▸ **EXERCISE REQUIREMENTS**
List every city named in The Great Society column.

Vol.59/No.18           May 8, 1995 
 
 
The Great Society  

Land of milk and mansions - A seven-bedroom, five-bathroom mansion is available in Lethridge, Canada, for Can$1.5 million. Early in the century, pictures of the landmark house were

featured on posters used to lure immigrants to Canada. It was depicted as a typical prairie farmhouse.

Must have sophisticated taste buds - Campbell Soup Co. recalled 62,000 Swanson's Kids Fun Feast Chompin' Chicken Drumlets because some contained pieces of hard plastic. What puzzles us is how did the kids know it wasn't just extra pieces of chicken?

Sexist pigs of the week - In Oslo, a panel of Norwegian judges acquitted a man who beat his girlfriend because, he said, she constantly berated him. The judges said, "The beatings must be seen in the light of [the woman] more or less making a lifestyle out of provoking and irritating the accused so that he lost control."

Free-market medicine - Homicide charges are pending against a Milwaukee-area medical lab in the case of two women who died of cervical cancer after Pap smear tests clearly showing signs of cancer were reported as "normal."

The lab uses a piece-work system, and in these two cases, the technician was doing up to 40,000 smear checks a year, compared to a professionally recommended maximum of 12,000.

Even-handed justice - Charges of threatening two Montreal transit cops were dropped against Stéphane Renaud and the cops were charged with assault. Renaud was beaten by the cops after he crushed a pop can on the floor of a shopping center adjacent to the subway.

The charges were switched after a shopping center security video of the beating was discovered. The outcome? The cops were acquitted.

Your tax $$$ at work - If you're a taxpayer, you helped Seagram take over MCA, the entertainment biggie. To finance the purchase, Seagram sold back to DuPont $8.3 billion worth of stock it owned in that company. This was $760 million less than the market price. In return, DuPont handled the buyback as a "dividend" payment. Under a tax loophole, that saved Seagram about $1.5 billion in federal taxes.

What price insanity? - Kaiser-Hill won a $3.5 billion, five- year contract to supervise a dozen other companies in the ongoing effort to clean up the lethal atomic waste at the Rocky Flats nuclear weapons plant in Colorado. It will take decades more and a tab of $22.5 billion to finish the cleanup. The feds estimate it will cost $230 billion to get rid of the waste at other weapons facilities.

P.S. - Those radioactive waste cleanup estimates are based on temporary storage. After more than half a century of accumulation, they still don't have a clue as to where to finally put the stuff.

Thought for the week - "Health-care benefits are a major factor that trap people in poverty. They keep you from working your way up the economic ladder." - An Arizona legislator saluting the demise of a bill to expand low-income health care.

▸ **EXTRACTED INFORMATION**
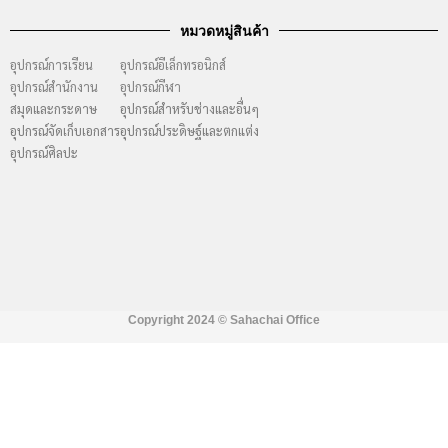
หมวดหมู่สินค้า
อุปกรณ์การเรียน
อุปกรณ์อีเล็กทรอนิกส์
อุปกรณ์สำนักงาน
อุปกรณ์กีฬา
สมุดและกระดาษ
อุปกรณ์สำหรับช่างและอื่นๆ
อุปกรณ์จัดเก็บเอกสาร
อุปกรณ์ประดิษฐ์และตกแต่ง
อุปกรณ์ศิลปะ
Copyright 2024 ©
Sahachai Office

--

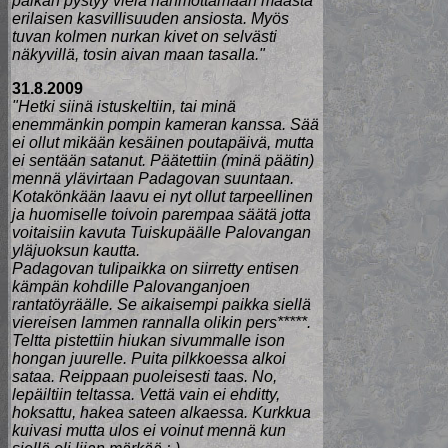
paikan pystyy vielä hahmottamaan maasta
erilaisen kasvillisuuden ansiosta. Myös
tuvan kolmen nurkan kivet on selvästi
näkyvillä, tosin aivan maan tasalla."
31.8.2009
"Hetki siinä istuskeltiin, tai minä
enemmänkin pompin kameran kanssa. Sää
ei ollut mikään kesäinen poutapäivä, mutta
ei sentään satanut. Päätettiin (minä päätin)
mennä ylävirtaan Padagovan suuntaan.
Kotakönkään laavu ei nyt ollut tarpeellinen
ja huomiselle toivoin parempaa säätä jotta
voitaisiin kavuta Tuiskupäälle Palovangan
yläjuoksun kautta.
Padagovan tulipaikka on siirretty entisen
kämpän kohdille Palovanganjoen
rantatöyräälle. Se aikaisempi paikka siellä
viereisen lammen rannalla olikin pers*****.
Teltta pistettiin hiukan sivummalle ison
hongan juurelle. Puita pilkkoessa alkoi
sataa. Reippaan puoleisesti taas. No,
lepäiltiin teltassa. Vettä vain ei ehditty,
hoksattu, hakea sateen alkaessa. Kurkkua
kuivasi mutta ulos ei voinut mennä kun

▸ **SOLUTION FOR THIS EXERCISE**
- Lethridge
- Oslo
- Milwaukee
- Montreal